Case Facts
The claimant, the Metropolitan Railway Company, had been receiving informal coal and coke deliveries from Brogden & Co., a Welsh coal mine owner, from the beginning of 1870, with no formal written agreement in place. In November 1871, Brogden's manager, Mr Hardman, proposed that the parties enter into a formal contract. Mr Burnett was appointed by the Railway Company to negotiate on its behalf. Following a meeting, a draft agreement was drawn up on 19 December 1871.
The material terms of the draft provided that Brogden & Co. would supply a minimum of 220 tons and a maximum of 350 tons of coal per week, commencing 1 January 1872, at a price of 20 shillings per ton. The contract was to run for one year, with a right of termination on two months' written notice given on or before 1 November 1872, and to continue for a further year from 1 January 1873 if no such notice was given.
Mr Brogden reviewed the draft, left the date blank, inserted the names of the parties, made several modifications, and — crucially — filled in the name of an arbitrator in the arbitration clause. He then wrote "approved" on the document and signed his own name, "Alexander Brogden." The document was returned to Mr Burnett via Mr Hardman, with the expectation that a formal contract would be drawn up in duplicate and executed by both parties.
Mr Burnett, however, simply placed the returned draft in his drawer. No formal entry was made in the Railway Company's books, and no formal acceptance was communicated to Brogden. Despite this, on 22 December 1871, Mr Burnett telegraphed requesting 250 tons per week of locomotive coal commencing no later than 1 January 1872. Mr Hardman replied confirming delivery of 250 tons weekly from that date. Both parties thus began performing in a manner consistent with the draft's terms. All coal supplied from 1 January 1872 was invoiced and paid for at the contract price of 20 shillings per ton — a price higher than that charged during the previous informal arrangement. This pricing was relied upon as a key piece of evidence pointing towards acceptance by conduct.
In December 1873, Brogden declined to continue supplying coal. The Metropolitan Railway Company brought an action for breach of contract. Brogden denied that any binding contract had ever come into existence, contending that, since the Railway Company had never formally executed the agreement, the draft remained a mere negotiating document. The Court of Common Pleas gave judgment in favour of the Railway Company and assessed damages at £9,643. The Court of Appeal affirmed that decision. Brogden then appealed to the House of Lords.
Held
The House of Lords dismissed the appeal and held that a binding contract did exist between the parties. Both parties had acted upon the terms of the draft agreement and treated it as binding, and they were accordingly bound by it, even though no formal instrument had ever been executed. The requirement for a formal document had been waived by the conduct of both parties.

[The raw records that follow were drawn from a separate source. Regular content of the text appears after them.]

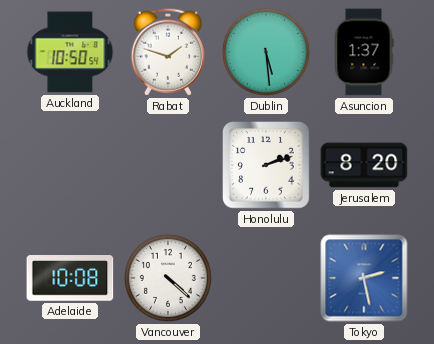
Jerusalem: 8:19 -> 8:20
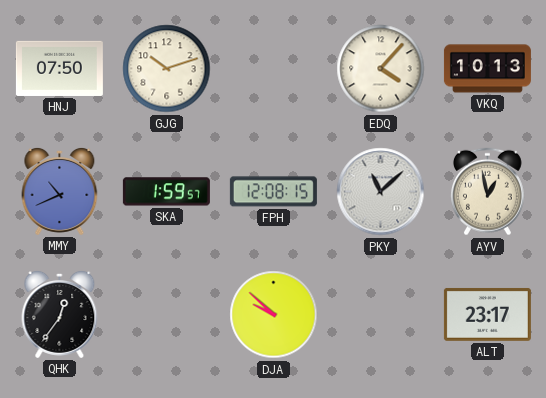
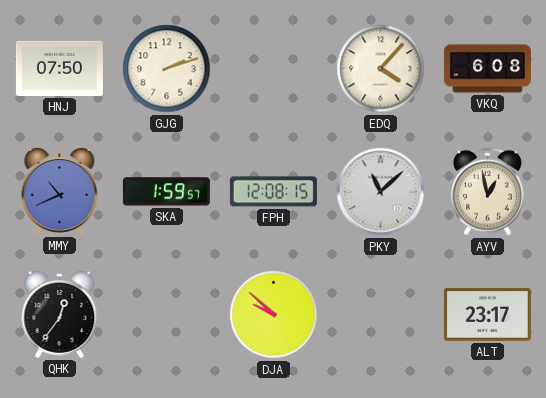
GJG: 10:12 -> 2:12
VKQ: 10:13 -> 6:08
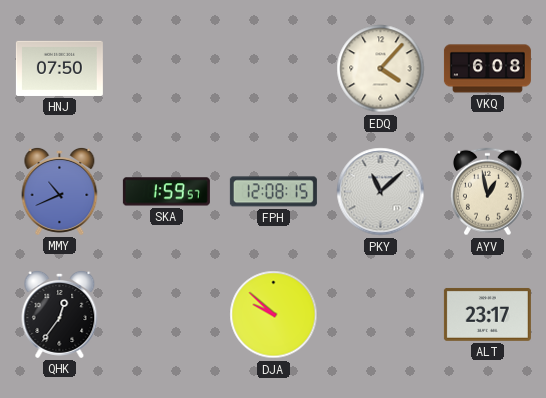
GJG: 2:12 -> none
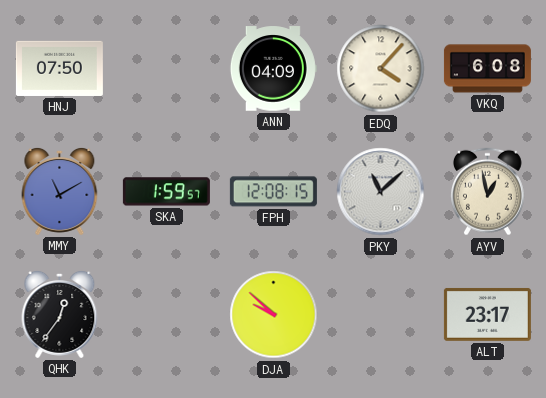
ANN: none -> 04:09
MMY: 10:41 -> 11:10
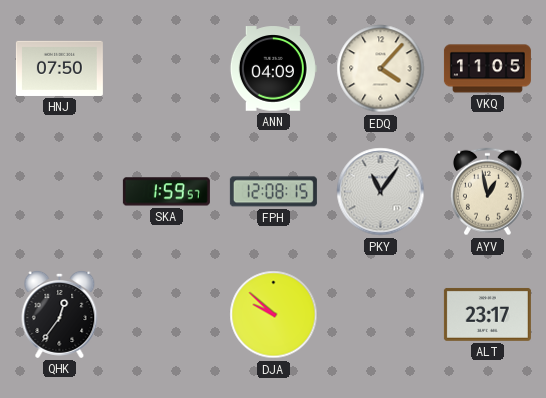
VKQ: 6:08 -> 11:05
MMY: 11:10 -> none
PKY: 11:08 -> 11:06
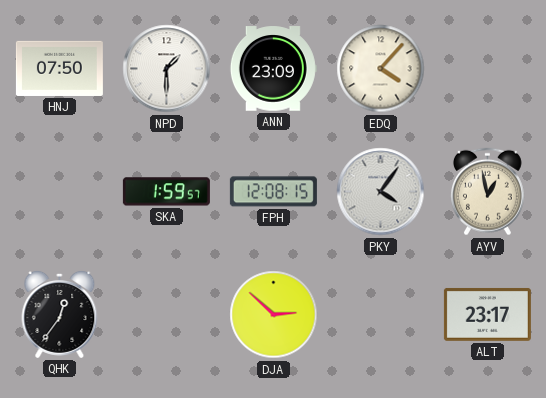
NPD: none -> 1:30
ANN: 04:09 -> 23:09
VKQ: 11:05 -> none
PKY: 11:06 -> 4:06
DJA: 9:52 -> 2:52
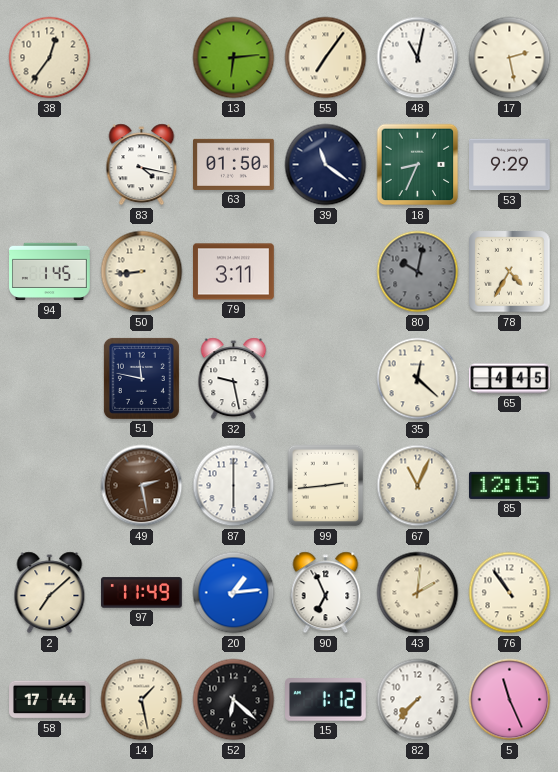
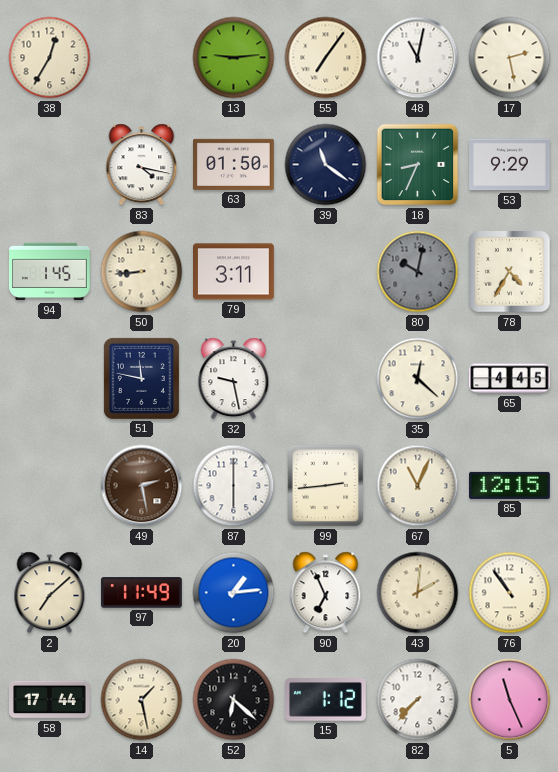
38: 12:36 -> 12:35
13: 6:14 -> 9:14
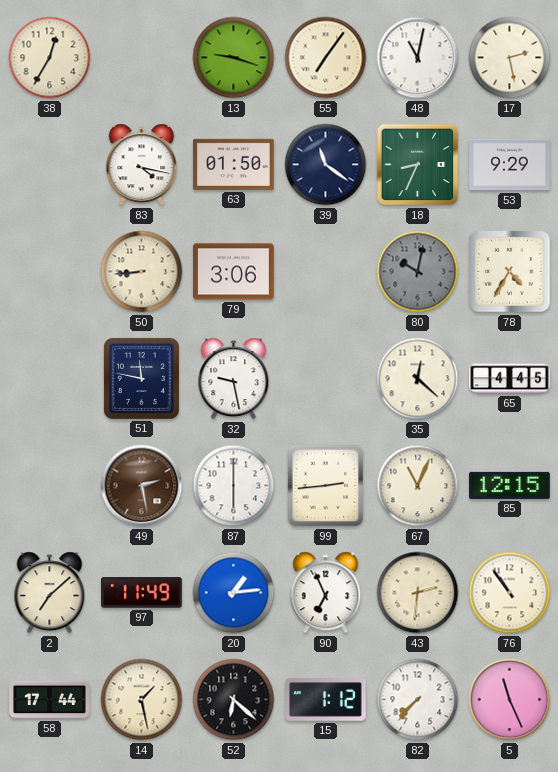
13: 9:14 -> 9:18
94: 1:45 -> none
79: 3:11 -> 3:06
43: 2:01 -> 2:31
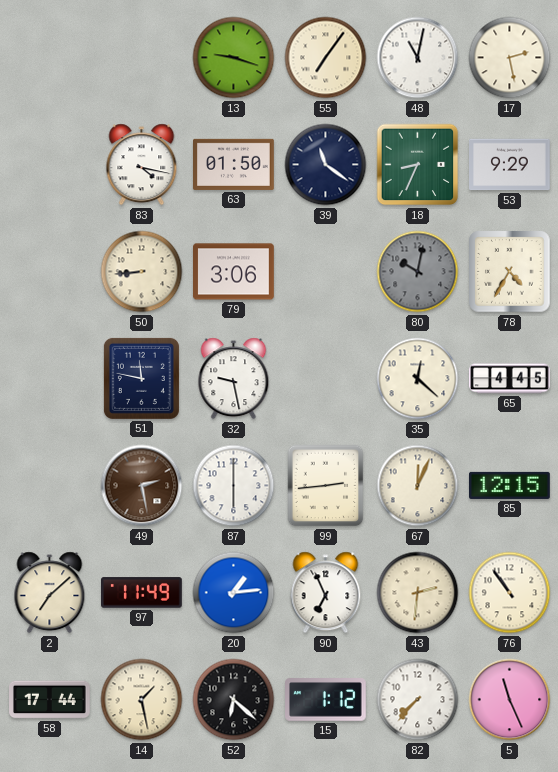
38: 12:35 -> none
67: 11:04 -> 12:04
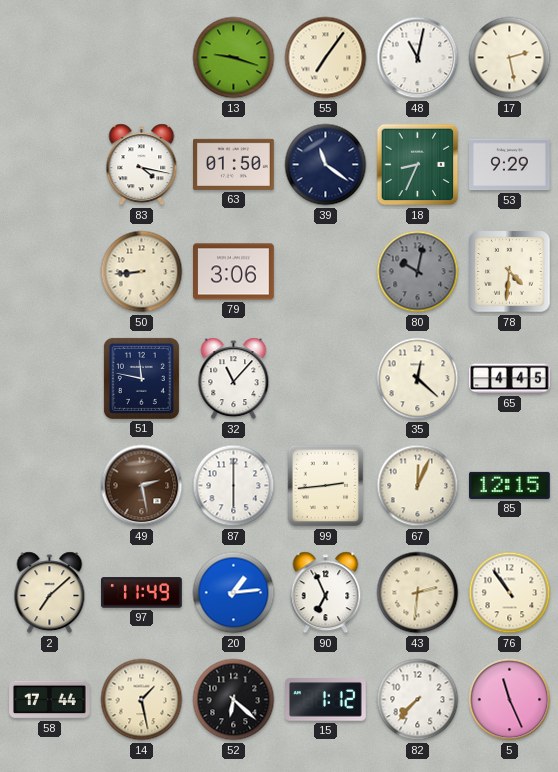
78: 4:35 -> 4:31
32: 9:28 -> 11:07
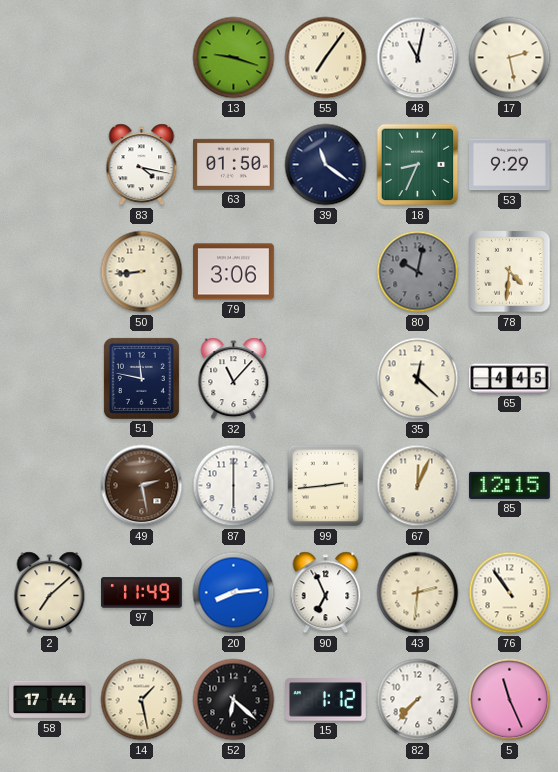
20: 1:14 -> 8:14
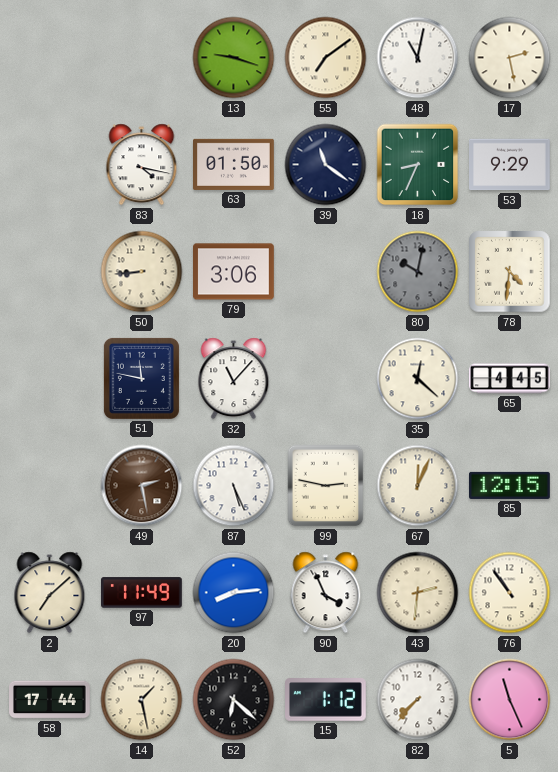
55: 7:06 -> 7:09
87: 6:00 -> 5:26
99: 2:44 -> 2:47
90: 6:56 -> 3:56
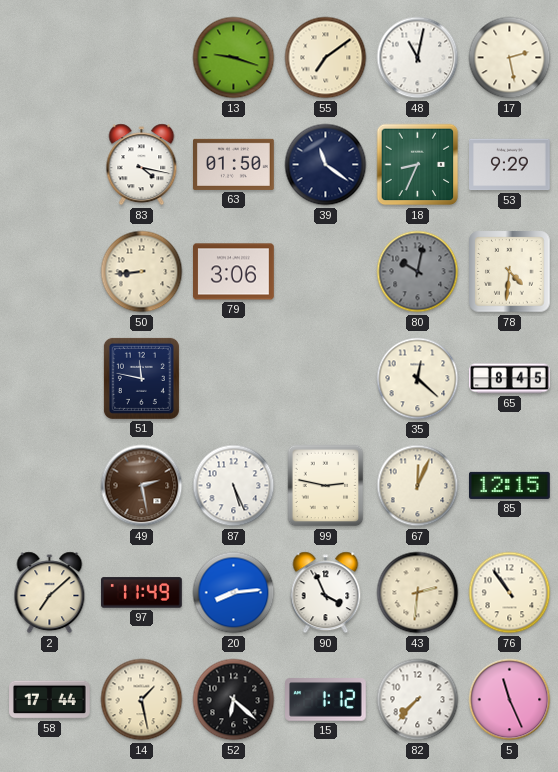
32: 11:07 -> none
65: 4:45 -> 8:45
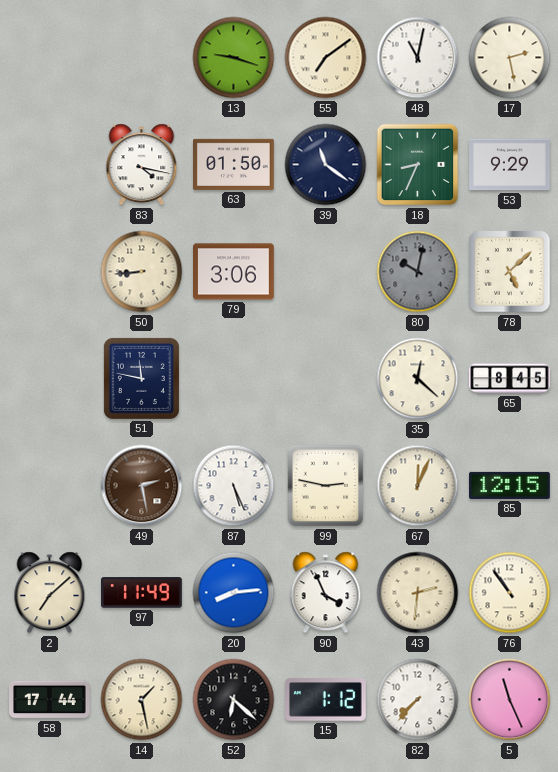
78: 4:31 -> 5:08
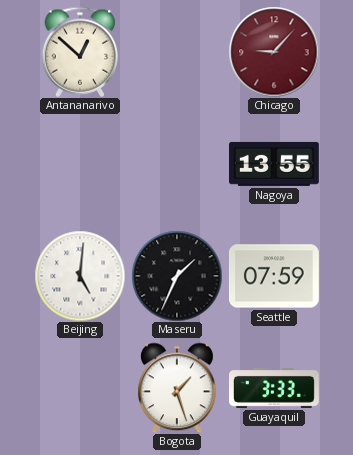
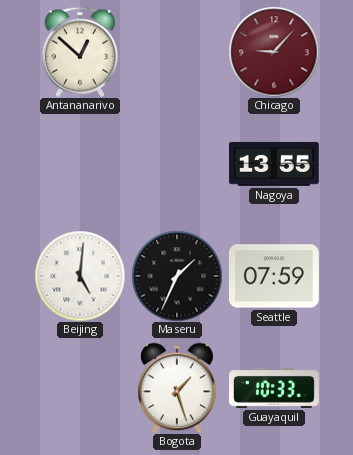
Guayaquil: 3:33 -> 10:33
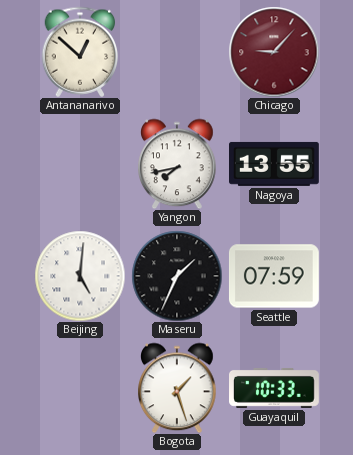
Yangon: none -> 7:43
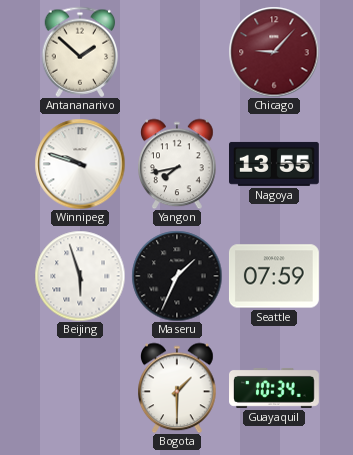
Antananarivo: 12:52 -> 1:52
Winnipeg: none -> 9:48
Beijing: 5:01 -> 5:57
Bogota: 1:27 -> 1:30
Guayaquil: 10:33 -> 10:34
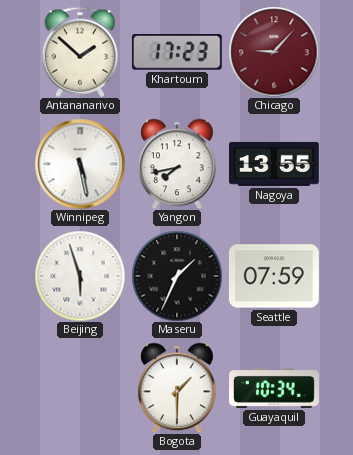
Khartoum: none -> 17:23
Winnipeg: 9:48 -> 5:28
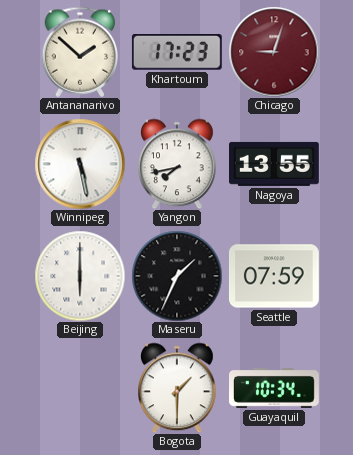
Chicago: 9:07 -> 9:03
Beijing: 5:57 -> 6:00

Regarding the objection that Mr Brogden had signed the document in his own name rather than in the name of the firm "Brogden & Co.", the House of Lords rejected this argument, finding that the document had been signed on behalf of the partners and was therefore effective to bind the firm.
The appeal was dismissed and the award of damages of £9,643 in favour of the Metropolitan Railway Company was upheld.
Ratio Decidendi
The ratio of this case rests on two interconnected principles.
First, a binding contract may be formed by the conduct of the parties, even in the absence of any formal written acceptance. Where both parties have acted in accordance with the terms of a draft agreement and have treated that draft as binding upon them, the court will hold them to it — provided that it is clear they have waived the need for a formal document. Here, the Railway Company's continued ordering of coal and its payment of invoices at the contract price of 20 shillings per ton constituted an unequivocal acceptance of the counter-offer by conduct.
Second, Brogden's amendments to the draft — in particular, his insertion of the arbitrator's name and his other modifications before writing "approved" and returning the document — had the legal effect of destroying the original offer and substituting a counter-offer. The Railway Company did not accept that counter-offer in writing. However, its subsequent conduct in ordering and accepting coal strictly in accordance with the modified terms provided the external manifestation of acceptance required by law.
The analysis attributed to Lord Blackburn is especially significant: mere mental assent to a contract, without any outward act communicated to the other party, is not sufficient to constitute acceptance. The law requires some act or conduct from which acceptance can be inferred. In this case, the Railway Company's ordering and accepting of coal at the stipulated contract price satisfied that requirement and gave rise to a binding obligation.
Obiter Dicta
The observations concerning the necessity for an external, communicated manifestation of acceptance — as opposed to purely internal or unexpressed agreement — have been treated as carrying wider significance beyond the specific facts. Although these observations were integral to the reasoning, they have influenced the development of the general principle that an offeree cannot accept an offer by merely thinking about it: acceptance must, in some form, be made known to the offeror, whether expressly or by unequivocal conduct. This principle has been applied and developed in subsequent cases on acceptance by conduct, including Felthouse v Bindley (1862), which confirmed that an uncommunicated mental acceptance is legally ineffective.